> _Page text_
----------

Zoonotic visceral leishmaniasis (VL) caused by Leishmania (L.) infantum is endemic in almost all countries of the Mediterranean basin [1]. The parasite is transmitted by the bite of infected female sandflies belonging to the sub-genus Larroussius and Phlebotomus (P.) perniciosus is one of the major vectors of L. infantum in the Mediterranean [2–4]. Reservoir hosts are mainly represented by dogs. However, other animals as wild canids, rabbits or hares were also incriminated in L. infantum transmision [4–7].

In Tunisia, VL remains primarily a pediatric disease that occurs in children less than five years of age [8]. An incidence rate of about 10 VL cases/100,000 children per year is reported for the whole country [9]. However, this incidence rate varies according to geographical area with presence of hot spot region in the Northern part of the country where the disease is homogeneously observed with high frequency [9]. In this interesting location, common ecologic characteristics may have led to uniform high level of disease prevalence.

In his various studies, Rioux conceptualized how ecological and epidemiological concepts and methods could be combined to argument Leishmania transmission [10]. Bioclimatic maps were considered as indicators of ecological conditions and were the elective support to identify vector areas and to refer transmission systems to spatial scales [10]. In previous study, we have shown that Tunisian VL hot spot area is located in the semi-arid bioclimatic zone with warm winters and semi-continental climate [9]. We have also reported that P. perniciosus is the most abundant Larroussius species in human leishmaniasis sites located in semi-arid bioclimate [11]. The aim of this work was (i) to provide information about abundance and temporal dynamics of Larroussius species in anthropic biotopes of VL hot spot region (ii) to detect Leishmania DNA in wild caught female sandflies and (iii) to measure L. infantum infection rate throughout the active season.

Materials and methods

Study area

The field study was performed in Eastern-North Tunisia, in Zagouan governorate, on the “dorsale” upland (Fig 1A). The region is locatedin a hot spot area of VL where weather conditions are those typical of the Mediterranean semi-arid climate characterized by typical vegetation series of Pinus halpensis and Tetraclinus articulata. The sampling station was El khadhra (36°11’05.80”N / 10°02’57.14”E) (Fig 1A). It is a rural locality characterized by the presence of a variety of domestic animals that are potential sandfly hosts with close contact with humans. Animals were either kept in semi-open air shelters built with small tree trunks (mostly goats and sheep) (Fig 1B and 1C) or kept free in at most radius of 100 meters between shelters and houses (mainly dogs, chickens and cats). The study was carried out on private land. Land’s owner gave permission to conduct the study on the site.

----------

> _What this task involves_
In the leishmaniasis text, what was the sampling station for the field study?

> _Information provided_
----------

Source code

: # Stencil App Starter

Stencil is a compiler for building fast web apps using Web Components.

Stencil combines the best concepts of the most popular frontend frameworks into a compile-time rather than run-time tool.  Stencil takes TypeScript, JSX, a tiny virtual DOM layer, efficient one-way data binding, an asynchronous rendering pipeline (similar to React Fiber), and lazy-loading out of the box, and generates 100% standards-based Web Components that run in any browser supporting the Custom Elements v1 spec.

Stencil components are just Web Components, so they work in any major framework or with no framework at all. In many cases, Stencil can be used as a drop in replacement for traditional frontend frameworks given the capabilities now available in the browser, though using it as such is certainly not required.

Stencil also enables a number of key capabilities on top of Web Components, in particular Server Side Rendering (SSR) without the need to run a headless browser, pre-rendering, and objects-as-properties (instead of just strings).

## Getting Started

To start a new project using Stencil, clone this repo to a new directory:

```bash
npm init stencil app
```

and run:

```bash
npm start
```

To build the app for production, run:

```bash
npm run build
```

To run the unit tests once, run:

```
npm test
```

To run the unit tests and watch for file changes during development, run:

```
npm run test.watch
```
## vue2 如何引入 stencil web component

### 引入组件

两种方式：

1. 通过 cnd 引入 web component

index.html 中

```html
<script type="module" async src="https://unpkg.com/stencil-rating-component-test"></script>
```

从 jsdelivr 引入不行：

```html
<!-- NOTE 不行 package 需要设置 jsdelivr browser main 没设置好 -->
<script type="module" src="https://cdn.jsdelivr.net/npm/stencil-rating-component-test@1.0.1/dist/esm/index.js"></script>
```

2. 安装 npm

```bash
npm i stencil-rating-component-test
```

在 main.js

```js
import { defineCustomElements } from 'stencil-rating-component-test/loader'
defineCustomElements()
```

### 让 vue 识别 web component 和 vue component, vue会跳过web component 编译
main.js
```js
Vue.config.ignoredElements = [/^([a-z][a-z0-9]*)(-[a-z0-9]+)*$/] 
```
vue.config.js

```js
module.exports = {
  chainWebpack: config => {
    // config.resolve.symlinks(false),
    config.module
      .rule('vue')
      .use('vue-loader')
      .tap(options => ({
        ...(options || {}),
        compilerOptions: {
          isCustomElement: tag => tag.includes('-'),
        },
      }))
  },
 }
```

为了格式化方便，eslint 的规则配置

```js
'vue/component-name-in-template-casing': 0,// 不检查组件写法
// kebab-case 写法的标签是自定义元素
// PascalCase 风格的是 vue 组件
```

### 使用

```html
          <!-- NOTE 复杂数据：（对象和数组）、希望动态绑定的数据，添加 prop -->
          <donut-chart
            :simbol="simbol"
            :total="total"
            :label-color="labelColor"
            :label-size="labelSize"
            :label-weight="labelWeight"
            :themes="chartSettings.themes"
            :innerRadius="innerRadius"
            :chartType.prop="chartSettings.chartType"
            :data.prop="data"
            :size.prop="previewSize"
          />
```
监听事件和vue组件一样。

----------

> _Solved problem_
El khadhra